For those concerned about safety (or, for that matter, being imprisoned), it's worth noting that the United States has almost six times as many people in prison than does South Korea (or most other countries). It's also worth noting that Mainland China's imprisonment rate is only 111 per 100,000 people. If you live in the 'the land of the free', you are six times more likely to be imprisoned by your own government than you would be in Communist China.

One statistic here that bears out what I sensed when I was in Korea in the late 90s is that there is a relatively small gap between rich and poor.

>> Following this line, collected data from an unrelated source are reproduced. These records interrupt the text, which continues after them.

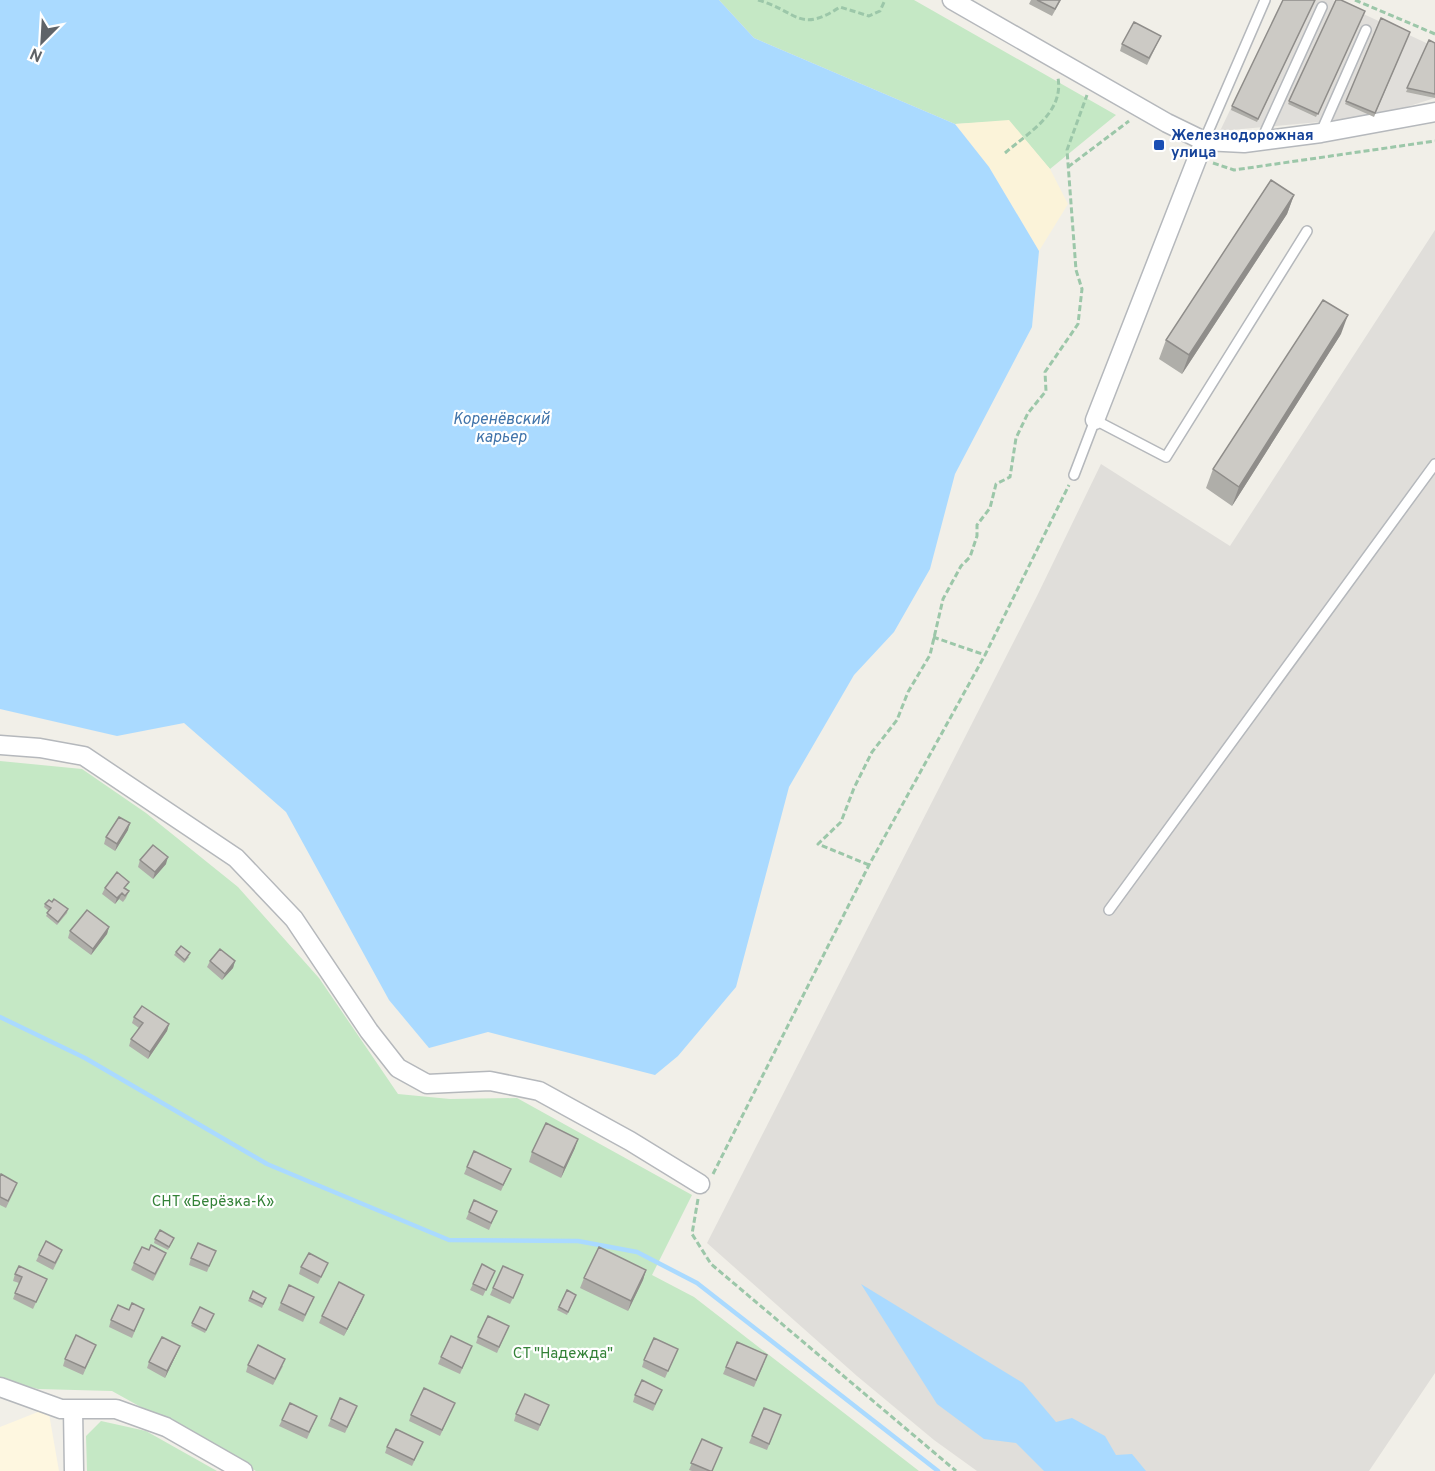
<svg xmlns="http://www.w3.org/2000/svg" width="1435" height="1471" font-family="Overpass,sans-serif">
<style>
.commercial{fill:#fef7e0}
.industrial{fill:#e0deda}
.green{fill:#c5e8c5}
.sand{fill:#fbf3d9}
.water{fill:#aadaff}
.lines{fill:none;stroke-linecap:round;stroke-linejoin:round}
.stream{stroke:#aadaff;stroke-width:4.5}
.lane-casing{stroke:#b5b8bc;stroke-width:12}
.street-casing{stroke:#b5b8bc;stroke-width:21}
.path{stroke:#9cc7a9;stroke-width:3;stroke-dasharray:6 3;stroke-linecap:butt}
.lane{stroke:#fff;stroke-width:9}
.street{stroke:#fff;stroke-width:18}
.wall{fill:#afaea9}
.shaded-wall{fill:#8f8d8a}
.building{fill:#cccac5;stroke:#8f8d8a;stroke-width:1.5}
.transit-dot{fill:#1a4fb4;stroke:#fff;stroke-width:2}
.labels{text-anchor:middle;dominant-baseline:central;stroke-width:4.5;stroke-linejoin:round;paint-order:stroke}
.transit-label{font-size:15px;font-weight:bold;fill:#164399;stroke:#fff;text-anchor:start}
.park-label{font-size:15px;fill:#348238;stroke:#fff}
.water-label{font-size:16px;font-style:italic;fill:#4174aa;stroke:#fff}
</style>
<rect width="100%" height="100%" fill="#f1efe8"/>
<path class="commercial" d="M 48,1408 L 59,1471 L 0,1471 L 0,1427 Z"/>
<path class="industrial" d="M 1283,0 L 1333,0 L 1435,47 L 1435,98 L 1374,117 L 1220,131 Z
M 1435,230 L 1435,1373 L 1369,1471 L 977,1471 L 934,1440 L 857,1376 L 707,1243 L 1037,596 L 1101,464 L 1230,546 Z"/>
<path class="green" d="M 719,0 L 914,0 L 1116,115 L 1050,169 L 1009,121 L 955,124 L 754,38 Z
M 0,761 L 82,769 L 146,813 L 238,887 L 319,978 L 398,1094 L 450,1099 L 517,1098 L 692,1195 L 652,1275 L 694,1297 L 919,1471 L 256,1471 L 112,1391 L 38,1389 L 0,1379 Z
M 101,1421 L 146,1431 L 217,1471 L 87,1471 L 86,1436 Z"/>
<path class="sand" d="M 1009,120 L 1050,169 L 1068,204 L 1039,251 L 989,167 L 955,124 Z"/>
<path class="water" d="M 0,0 L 719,0 L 754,38 L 955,124 L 989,167 L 1039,251 L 1032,327 L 955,474 L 930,569 L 894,632 L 854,675 L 789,787 L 736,987 L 678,1056 L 655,1075 L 488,1032 L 429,1048 L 389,1000 L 286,812 L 184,723 L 117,736 L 0,709 Z
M 861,1284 L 1023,1383 L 1056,1422 L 1072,1418 L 1105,1436 L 1116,1455 L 1132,1454 L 1146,1471 L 1044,1471 L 1016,1443 L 984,1439 L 937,1404 Z"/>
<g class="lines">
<path class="stream" d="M 0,1017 L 85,1058 L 267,1164 L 449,1240 L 578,1241 L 637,1252 L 697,1283 L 938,1471"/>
<defs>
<path id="lane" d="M 1321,132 L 1366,30
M 1204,141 L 1265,0
M 1261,141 L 1322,7
M 1074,475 L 1095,420 L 1166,457 L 1307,231
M 1109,910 L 1435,464"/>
<path id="street" d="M 952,0 L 1167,123 L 1204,141 L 1244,143 L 1321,133 L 1435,112
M 1095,420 L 1204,141
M 0,745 L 40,748 L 84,756 L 236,858 L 294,919 L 369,1031 L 398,1068 L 427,1084 L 490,1081 L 539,1091 L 630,1141 L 700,1184
M 0,1387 L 61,1409 L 116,1409 L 166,1427 L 243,1471
M 73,1409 L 74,1471"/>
</defs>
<use href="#lane" class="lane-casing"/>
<use href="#street" class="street-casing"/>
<path class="path" d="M 758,0 C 797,11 799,34 840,7 L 869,16 L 880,11 L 885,0
M 1355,0 L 1435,34
M 1005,153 C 1028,133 1064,113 1058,78
M 1213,163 L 1234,170 L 1435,141
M 1068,167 L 1129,121
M 933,637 L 985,655
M 869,865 L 818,844 L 841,822 L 854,788 L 872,752 L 897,720 L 908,692 L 930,655 L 943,599 L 961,566 L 970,557 L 977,536 L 977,525 L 990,508 L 996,484 L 1010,477 L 1016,438 L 1028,413 L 1046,391 L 1045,372 L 1078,324 L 1082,289 L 1076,270 L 1067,150 L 1087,95
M 713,1174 L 869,865 L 985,655 L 1069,485
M 698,1199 L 692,1234 L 711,1264 L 956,1471"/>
<use href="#lane" class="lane"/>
<use href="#street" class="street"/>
</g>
<path class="wall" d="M 1031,0 L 1061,0 L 1052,16 L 1029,4 Z
M 1315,0 L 1257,122 L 1231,110 L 1232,106 Z
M 1336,0 L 1365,11 L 1316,117 L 1288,104 Z
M 1381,18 L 1410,32 L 1374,117 L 1345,104 Z
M 1161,36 L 1147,65 L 1120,51 L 1122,44 Z
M 1429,40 L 1435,43 L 1435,98 L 1406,92 Z
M 1294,195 L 1287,214 L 1182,374 L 1159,359 L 1166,340 Z
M 1341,334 L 1232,506 L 1206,488 L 1213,469 Z
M 128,830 L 115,851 L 104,844 L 106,837 Z
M 140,860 L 166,864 L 153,879 L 138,867 Z
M 105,888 L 127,888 L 126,889 L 129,891 L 126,898 L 123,902 L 119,899 L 115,904 L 102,894 Z
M 52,902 L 68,909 L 67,913 L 57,925 L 46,916 L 49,911 L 44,907 L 45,904 Z
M 109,927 L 107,934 L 91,955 L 68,938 L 70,931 Z
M 176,952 L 189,957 L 184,963 L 174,955 Z
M 210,961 L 235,961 L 233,968 L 222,980 L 207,967 Z
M 134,1017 L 169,1024 L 167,1031 L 148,1059 L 129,1046 L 131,1039 L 139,1028 L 132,1023 Z
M 575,1148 L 561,1178 L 529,1162 L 532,1152 Z
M 467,1167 L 511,1169 L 501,1191 L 464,1174 Z
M 0,1177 L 15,1189 L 6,1208 L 0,1205 Z
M 497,1211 L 489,1230 L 466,1219 L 469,1212 Z
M 155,1239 L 173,1241 L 168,1250 L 154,1243 Z
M 39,1255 L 60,1256 L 53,1270 L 36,1261 Z
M 213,1257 L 207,1272 L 189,1265 L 191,1258 Z
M 164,1259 L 153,1281 L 131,1270 L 134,1263 Z
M 328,1263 L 318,1284 L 299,1274 L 301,1267 Z
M 646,1270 L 643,1280 L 628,1311 L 580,1288 L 584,1278 Z
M 15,1274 L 44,1285 L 33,1309 L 13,1299 L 19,1283 L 13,1281 Z
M 492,1277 L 483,1296 L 470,1290 L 473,1284 Z
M 521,1282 L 510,1304 L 490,1295 L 493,1288 Z
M 567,1290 L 576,1295 L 567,1315 L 557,1310 Z
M 253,1291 L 266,1298 L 262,1308 L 248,1301 Z
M 364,1295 L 344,1336 L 319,1323 L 322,1316 Z
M 314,1297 L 303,1322 L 278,1310 L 281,1303 Z
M 200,1307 L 214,1314 L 205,1333 L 191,1326 Z
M 144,1309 L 132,1338 L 109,1327 L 111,1320 L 129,1310 Z
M 509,1326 L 497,1353 L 476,1343 L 478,1337 Z
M 96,1345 L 83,1375 L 63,1366 L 65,1359 Z
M 472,1346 L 460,1374 L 438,1364 L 441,1357 Z
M 678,1349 L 665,1378 L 642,1367 L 644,1360 Z
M 177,1353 L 165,1378 L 147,1368 L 149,1362 Z
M 765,1361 L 754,1387 L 723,1374 L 726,1367 Z
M 248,1365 L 283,1366 L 273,1385 L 246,1372 Z
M 662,1390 L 653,1411 L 633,1402 L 635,1395 Z
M 455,1403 L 440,1436 L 409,1421 L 411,1415 Z
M 549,1405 L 538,1431 L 514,1421 L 516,1414 Z
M 764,1408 L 781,1415 L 767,1450 L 749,1443 Z
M 355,1412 L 345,1433 L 328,1426 L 331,1419 Z
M 317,1416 L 307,1439 L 279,1426 L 282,1420 Z
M 702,1439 L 713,1471 L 692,1471 L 689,1470 Z
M 423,1442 L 412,1466 L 385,1453 L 387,1447 Z"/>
<path class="shaded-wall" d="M 1294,195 L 1287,214 L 1182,374 L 1189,355 Z
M 1348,315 L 1341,334 L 1232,506 L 1239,487 Z
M 130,823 L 128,830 L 115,851 L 117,844 Z
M 168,857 L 166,864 L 153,879 L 155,872 Z
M 122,893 L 119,899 L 115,904 L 117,898 Z
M 109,927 L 107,934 L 91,955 L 93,949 Z
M 235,961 L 233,968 L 222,980 L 225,974 Z
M 169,1024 L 167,1031 L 148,1059 L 150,1052 Z
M 578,1139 L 575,1148 L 561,1178 L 564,1168 Z
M 646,1270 L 643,1280 L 628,1311 L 631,1301 Z
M 364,1295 L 362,1301 L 344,1336 L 347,1329 Z
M 180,1346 L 177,1353 L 165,1378 L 167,1371 Z"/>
<path class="building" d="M 1037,0 L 1060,0 L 1055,9 Z
M 1283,0 L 1315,0 L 1258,119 L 1232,106 Z
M 1336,0 L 1341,0 L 1365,11 L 1318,114 L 1289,101 Z
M 1381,18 L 1410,32 L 1375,113 L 1346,101 Z
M 1134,22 L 1161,36 L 1149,58 L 1122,44 Z
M 1429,40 L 1435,43 L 1435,94 L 1407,88 Z
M 1271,180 L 1294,195 L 1189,355 L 1166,340 Z
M 1323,300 L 1348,315 L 1239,487 L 1213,469 Z
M 119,817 L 130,823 L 117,844 L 106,837 Z
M 153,845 L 168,857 L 155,872 L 140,860 Z
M 117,872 L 129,882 L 124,888 L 129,891 L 125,896 L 122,893 L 117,898 L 105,888 Z
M 54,899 L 68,909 L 58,922 L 47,913 L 51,908 L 45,904 L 49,900 L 52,902 Z
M 87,910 L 109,927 L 93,949 L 70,931 Z
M 181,946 L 190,953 L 185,960 L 176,952 Z
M 220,949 L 235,961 L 225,974 L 210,961 Z
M 142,1006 L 169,1024 L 150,1052 L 131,1039 L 143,1023 L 134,1017 Z
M 546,1123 L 578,1139 L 564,1168 L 532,1152 Z
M 474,1151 L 511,1169 L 503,1185 L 467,1167 Z
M 1,1174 L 17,1183 L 8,1201 L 0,1197 L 0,1177 Z
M 474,1200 L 497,1211 L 491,1223 L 469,1212 Z
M 160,1230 L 174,1238 L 169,1247 L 155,1239 Z
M 46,1241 L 62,1250 L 55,1263 L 39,1255 Z
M 198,1243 L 216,1251 L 209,1266 L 191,1258 Z
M 151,1245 L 166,1253 L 155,1274 L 134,1263 L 142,1247 L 149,1250 Z
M 599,1247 L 646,1270 L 631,1301 L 584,1278 Z
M 309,1253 L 328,1263 L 321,1277 L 301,1267 Z
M 482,1264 L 495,1271 L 486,1290 L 473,1284 Z
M 19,1266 L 47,1279 L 36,1302 L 15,1293 L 22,1277 L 15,1274 Z
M 503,1266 L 523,1275 L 513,1298 L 493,1288 Z
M 339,1282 L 364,1295 L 347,1329 L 322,1316 Z
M 289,1285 L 314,1297 L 305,1315 L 281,1303 Z
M 567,1290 L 576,1295 L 568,1312 L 559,1307 Z
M 253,1291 L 266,1298 L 263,1304 L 250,1298 Z
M 132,1303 L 144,1309 L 134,1331 L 111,1320 L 118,1305 L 129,1310 Z
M 200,1307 L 214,1314 L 206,1330 L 192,1323 Z
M 488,1316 L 509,1326 L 499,1347 L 478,1337 Z
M 76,1335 L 96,1345 L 85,1368 L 65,1359 Z
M 451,1336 L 472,1346 L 462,1368 L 441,1357 Z
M 162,1337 L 180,1346 L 167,1371 L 149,1362 Z
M 654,1338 L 678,1349 L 668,1371 L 644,1360 Z
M 737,1342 L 767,1355 L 756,1380 L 726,1367 Z
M 258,1345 L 285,1359 L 275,1379 L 248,1365 Z
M 642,1380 L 662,1390 L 655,1404 L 635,1395 Z
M 424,1388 L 455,1403 L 442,1430 L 411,1415 Z
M 525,1394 L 549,1405 L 540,1425 L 516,1414 Z
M 340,1398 L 357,1406 L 347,1427 L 331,1419 Z
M 290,1403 L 317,1416 L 309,1432 L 282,1420 Z
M 764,1408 L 781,1415 L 769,1444 L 752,1436 Z
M 396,1429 L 423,1442 L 414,1460 L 387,1447 Z
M 702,1439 L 722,1448 L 712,1471 L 710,1471 L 691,1463 Z"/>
<rect class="transit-dot" x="1153" y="139" width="12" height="12" rx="3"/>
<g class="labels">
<g class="transit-label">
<text x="1171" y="136">Железнодорожная<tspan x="1171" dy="17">улица</tspan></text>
</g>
<g class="park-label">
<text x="213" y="1202">СНТ «Берёзка-К»</text>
<text x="563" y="1354">СТ "Надежда"</text>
</g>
<g class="water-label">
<text x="501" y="420">Коренёвский<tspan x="501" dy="18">карьер</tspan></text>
</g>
</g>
<g transform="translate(42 42) rotate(204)" stroke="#ffffff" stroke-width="4.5" paint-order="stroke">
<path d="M0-4.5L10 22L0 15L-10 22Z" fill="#5f6368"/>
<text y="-9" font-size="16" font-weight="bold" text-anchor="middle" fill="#5f6368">N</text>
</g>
</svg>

The richest 20% of Koreans are 4.7 times richer than the poorest 20%. I remember that I had daughters of taxi drivers and sons of lawyers in the same classroom. I'd never seen such things in Canada, and it is even more unlikely in the U.S. where the (rather lower-end) lawyer has 8.7 times as much as the taxi driver. Although Korea's more equally spread wealth isn't the result of clever social engineering (Korea got rich fast, recently), it's still a welcome change for North Americans of more modest means.

The source for these statistics is the United Nations Human Development Index Report.